Initially, the anode side was selected to position the sensors because it is considered the less dynamic region during charge/discharge cycling of the battery. Once cell stability was ensured, the sensor was integrated on the cathode side as shown in Figure 1b. Next, the appropriate sealant to close the slotted location was determined. Because this sealant ensures proper battery cycling over time, the following challenges should be considered when integrating it: (1) batteries are hermetically sealed, which makes sensor integration challenging; (2) the cell performance could be affected when a foreign object and foreign chemistry from the sealant are introduced; and (3) last protection of the sensor damage must be ensured so that accurate stain and temperature data can be collected. To determine how each step affects battery performance and several battery scenarios were tested. The various batteries’ scenarios are presented in Table 2, and the results for each cell case are presented in Section 3. Table 2 summarizes six different battery cell case scenarios. Three equal battery cells were tested for each scenario, and only one example of average test data is presented in this paper. Scenario #1 consisted of a basic battery cell without a sensor tested for simple comparison against batteries with sensors. Two different types of sealants were tested: non-conductive polymer-based STOPAQ [19] and optical-based Norland 65 (NOA 65) [20]. NOA 65 proved better adhesion with the metal casing, and blue ultraviolet (UV) light was used to ensure good curing. Cycling tests were also performed to ensure that no sealant can be mixed with the cell electrolyte. Further results will be discussed in Section 3, including the choice for integration of four layers of separator material.

3. Results and Discussion

Six different battery cell scenarios were tested for the effect of FBG sensor integration on battery performance.
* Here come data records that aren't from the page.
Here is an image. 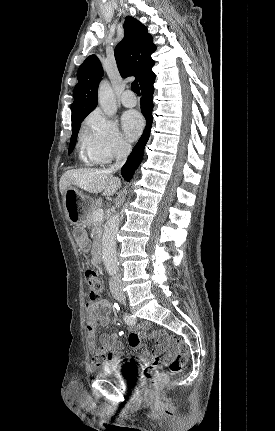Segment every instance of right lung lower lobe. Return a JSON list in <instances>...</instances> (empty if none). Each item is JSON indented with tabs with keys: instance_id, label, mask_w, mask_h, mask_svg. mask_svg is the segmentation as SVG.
<instances>
[{
	"instance_id": "98d812e1",
	"label": "right lung lower lobe",
	"mask_w": 275,
	"mask_h": 431,
	"mask_svg": "<svg viewBox=\"0 0 275 431\" xmlns=\"http://www.w3.org/2000/svg\"><path fill=\"white\" fill-rule=\"evenodd\" d=\"M154 81H151L146 86H144L142 90V98H141V112L144 115L146 119V128L144 133L142 134L141 138L139 139L138 143L133 148L130 156L128 157L126 163L121 169V174L124 177L126 181H130L132 178L135 170L139 166V164L142 161V157L144 155V148L145 145L149 139L151 126L153 122L152 118V109H153V102H152V95L154 92Z\"/></svg>"
}]
</instances>
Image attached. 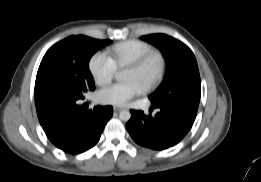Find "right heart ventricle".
<instances>
[{
    "instance_id": "right-heart-ventricle-1",
    "label": "right heart ventricle",
    "mask_w": 261,
    "mask_h": 182,
    "mask_svg": "<svg viewBox=\"0 0 261 182\" xmlns=\"http://www.w3.org/2000/svg\"><path fill=\"white\" fill-rule=\"evenodd\" d=\"M152 50L153 47L146 42L127 40L113 45L109 51V58L116 69H123Z\"/></svg>"
}]
</instances>
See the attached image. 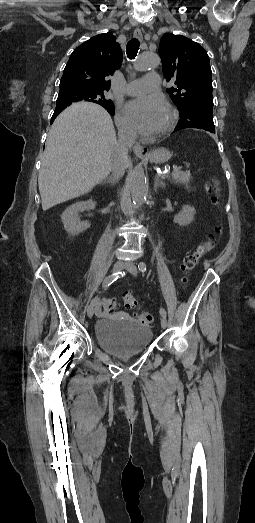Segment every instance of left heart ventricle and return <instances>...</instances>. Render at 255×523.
Instances as JSON below:
<instances>
[{"instance_id":"obj_1","label":"left heart ventricle","mask_w":255,"mask_h":523,"mask_svg":"<svg viewBox=\"0 0 255 523\" xmlns=\"http://www.w3.org/2000/svg\"><path fill=\"white\" fill-rule=\"evenodd\" d=\"M171 118L172 113L170 109L164 104L156 117L153 130L148 133V137H157L163 134L169 127Z\"/></svg>"}]
</instances>
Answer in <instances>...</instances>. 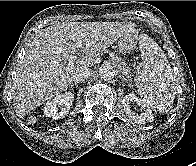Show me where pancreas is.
<instances>
[{"label": "pancreas", "instance_id": "cf45deb5", "mask_svg": "<svg viewBox=\"0 0 196 166\" xmlns=\"http://www.w3.org/2000/svg\"><path fill=\"white\" fill-rule=\"evenodd\" d=\"M115 63L117 64V66L119 67V69L122 71V73L127 77L130 78L131 77V73H130V69L129 67H127L125 65L124 62L120 61V60H115Z\"/></svg>", "mask_w": 196, "mask_h": 166}]
</instances>
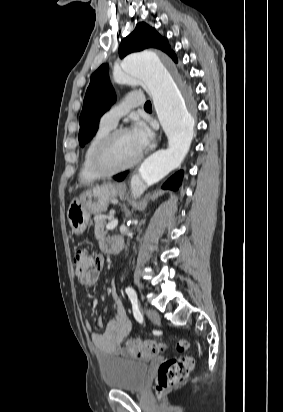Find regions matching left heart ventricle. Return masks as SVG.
Returning <instances> with one entry per match:
<instances>
[{
	"mask_svg": "<svg viewBox=\"0 0 283 412\" xmlns=\"http://www.w3.org/2000/svg\"><path fill=\"white\" fill-rule=\"evenodd\" d=\"M139 153L130 133L125 132L114 140L107 156V163L113 167L122 166L134 160Z\"/></svg>",
	"mask_w": 283,
	"mask_h": 412,
	"instance_id": "1",
	"label": "left heart ventricle"
}]
</instances>
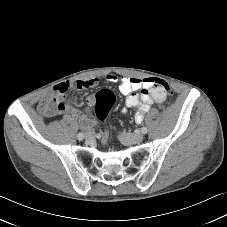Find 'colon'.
I'll return each mask as SVG.
<instances>
[{"mask_svg": "<svg viewBox=\"0 0 227 227\" xmlns=\"http://www.w3.org/2000/svg\"><path fill=\"white\" fill-rule=\"evenodd\" d=\"M150 84L152 86L159 85L166 93H171L169 85L157 77H152L150 79ZM115 102V95L111 90L103 89L99 91L96 96L92 106V113L101 120H104L110 109Z\"/></svg>", "mask_w": 227, "mask_h": 227, "instance_id": "1", "label": "colon"}]
</instances>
Table 1 and Table 2 provide the chemistry and details for each scenario.
Scenario #1: Coin cell battery without sensor integration. Figure 3 shows typical, healthy charge/discharge cycles of the LiCoO2 based battery. This scenario was presented just for comparison with the rest of the cells in this study and is used as a benchmark against other charge/discharge curves.
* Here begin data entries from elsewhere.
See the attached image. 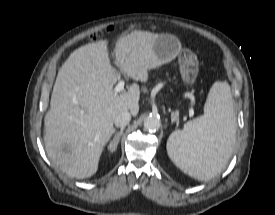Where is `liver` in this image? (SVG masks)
I'll return each mask as SVG.
<instances>
[{
    "label": "liver",
    "mask_w": 275,
    "mask_h": 215,
    "mask_svg": "<svg viewBox=\"0 0 275 215\" xmlns=\"http://www.w3.org/2000/svg\"><path fill=\"white\" fill-rule=\"evenodd\" d=\"M159 35L133 31L119 38L114 56L121 72L145 82L149 70L171 61L160 59L153 49ZM107 45V40L98 41L70 54L58 72L44 119L48 157L62 172L78 179L96 173L103 148L115 132L116 115L129 110L136 116L139 111L137 84L119 94L114 91L119 76Z\"/></svg>",
    "instance_id": "1"
}]
</instances>
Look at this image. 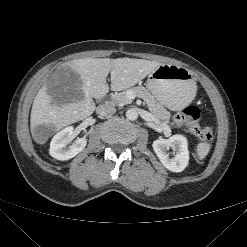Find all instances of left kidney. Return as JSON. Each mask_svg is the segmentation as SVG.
<instances>
[{
	"label": "left kidney",
	"instance_id": "obj_1",
	"mask_svg": "<svg viewBox=\"0 0 247 247\" xmlns=\"http://www.w3.org/2000/svg\"><path fill=\"white\" fill-rule=\"evenodd\" d=\"M152 146L163 166L171 172H181L188 165V142L183 135L177 134L169 139H157ZM169 148L173 149L174 157H170Z\"/></svg>",
	"mask_w": 247,
	"mask_h": 247
}]
</instances>
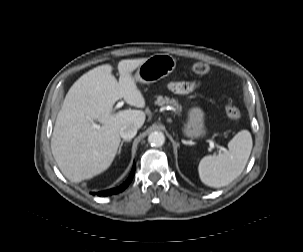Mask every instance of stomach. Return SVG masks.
I'll list each match as a JSON object with an SVG mask.
<instances>
[{"label": "stomach", "mask_w": 303, "mask_h": 252, "mask_svg": "<svg viewBox=\"0 0 303 252\" xmlns=\"http://www.w3.org/2000/svg\"><path fill=\"white\" fill-rule=\"evenodd\" d=\"M175 66L176 60L169 54L152 55L138 67L134 79L145 84L155 83L172 73ZM181 131L184 136L191 139L206 136L205 113L202 108L194 106L188 110L187 120Z\"/></svg>", "instance_id": "stomach-1"}]
</instances>
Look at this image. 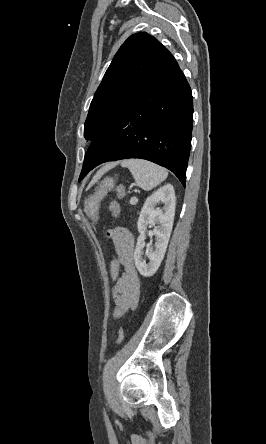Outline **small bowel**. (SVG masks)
<instances>
[{"label":"small bowel","instance_id":"1","mask_svg":"<svg viewBox=\"0 0 266 444\" xmlns=\"http://www.w3.org/2000/svg\"><path fill=\"white\" fill-rule=\"evenodd\" d=\"M123 270L117 280L112 294L115 301L114 317L123 316L133 309L140 296V279L134 265V239L126 229L117 228L109 233Z\"/></svg>","mask_w":266,"mask_h":444}]
</instances>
Scenarios #2 and #3: The coin cells in these scenarios have the slotted locations as shown in Figure 1a, but the FBG sensor is not present. These cells were only tested to check which sealant is more efficient in keeping the cell closed during cycling and to ensure electrolyte starvation does not occur. Figure 4 shows charge/discharge cycles of two LiCoO2-based battery cells. The blue curve represents cells sealed with polymer-based STOPAQ sealant, and the red curve represents cells sealed with NOA 65 optical based sealant. Figure 4 shows that cells sealed with NOA 65 experience a longer life cycle during charging/discharging compared to those cells sealed with STOPAQ. Electrolyte starvation was observed over time in the cells sealed with STOPAQ and was possibly the reason for the shorter cycles shown in Figure 4. NOA 65 clearly proved to be a more durable and effective sealant for the purpose of this study.
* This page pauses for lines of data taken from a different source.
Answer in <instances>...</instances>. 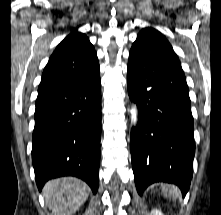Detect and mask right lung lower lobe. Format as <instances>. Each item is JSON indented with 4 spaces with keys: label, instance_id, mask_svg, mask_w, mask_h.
<instances>
[{
    "label": "right lung lower lobe",
    "instance_id": "obj_1",
    "mask_svg": "<svg viewBox=\"0 0 221 215\" xmlns=\"http://www.w3.org/2000/svg\"><path fill=\"white\" fill-rule=\"evenodd\" d=\"M32 162L39 191L53 178L76 176L99 186L101 82L99 71L36 100Z\"/></svg>",
    "mask_w": 221,
    "mask_h": 215
}]
</instances>
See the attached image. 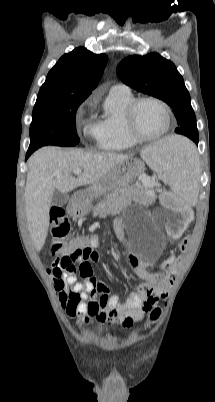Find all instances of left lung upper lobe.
I'll use <instances>...</instances> for the list:
<instances>
[{
	"label": "left lung upper lobe",
	"mask_w": 215,
	"mask_h": 402,
	"mask_svg": "<svg viewBox=\"0 0 215 402\" xmlns=\"http://www.w3.org/2000/svg\"><path fill=\"white\" fill-rule=\"evenodd\" d=\"M117 75L126 85L169 104L179 125L175 132L198 144V129L190 95L171 61L157 53L129 56L117 66Z\"/></svg>",
	"instance_id": "1"
}]
</instances>
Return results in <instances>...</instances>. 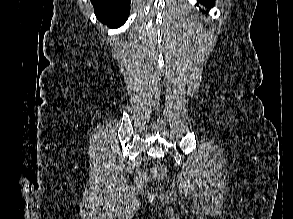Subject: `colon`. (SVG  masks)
Instances as JSON below:
<instances>
[{"mask_svg":"<svg viewBox=\"0 0 293 219\" xmlns=\"http://www.w3.org/2000/svg\"><path fill=\"white\" fill-rule=\"evenodd\" d=\"M166 175V168L164 166L157 167L150 172L141 171L136 175V183L143 185L151 180L161 179Z\"/></svg>","mask_w":293,"mask_h":219,"instance_id":"colon-1","label":"colon"}]
</instances>
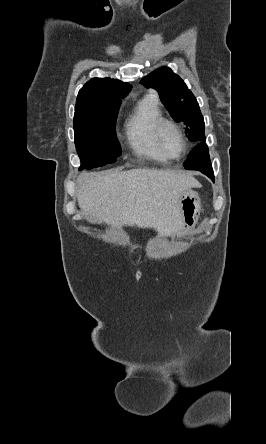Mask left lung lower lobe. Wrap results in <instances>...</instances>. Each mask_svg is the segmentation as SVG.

Scenario #4: This scenario further confirmed whether the sealant NOA 65 is effective and completely cured prior to cell cycling. As a result, one drop of NOA 65 was mixed with the cell ECDMC electrolyte to simulate cell behavior in the event that the NOA 65 sealant is not completely cured when cell cycling occurred. Figure 5 shows the cycling curve for this scenario, where it can be observed that even one drop of NOA 65 into the electrolyte can cause complete malfunction of the battery cell where the cell dies before it reaches 2 h of charging time. Therefore, complete curing must take place before the cell is set on cycling.
Scenario #5: Upon successful selection of the appropriate sealant and optimizing curing parameters, the next step was to integrate the FBG sensor inside the cell between the cathode and separator layers and seal the slotted coin cell location with NOA 65. As observed during the first cycle in Figure 6a (charging) and Figure 6b (discharging), everything seems to work well within the cell. However, on cycle 2, the cell dies completely during the first few hours of charging (Figure 6c).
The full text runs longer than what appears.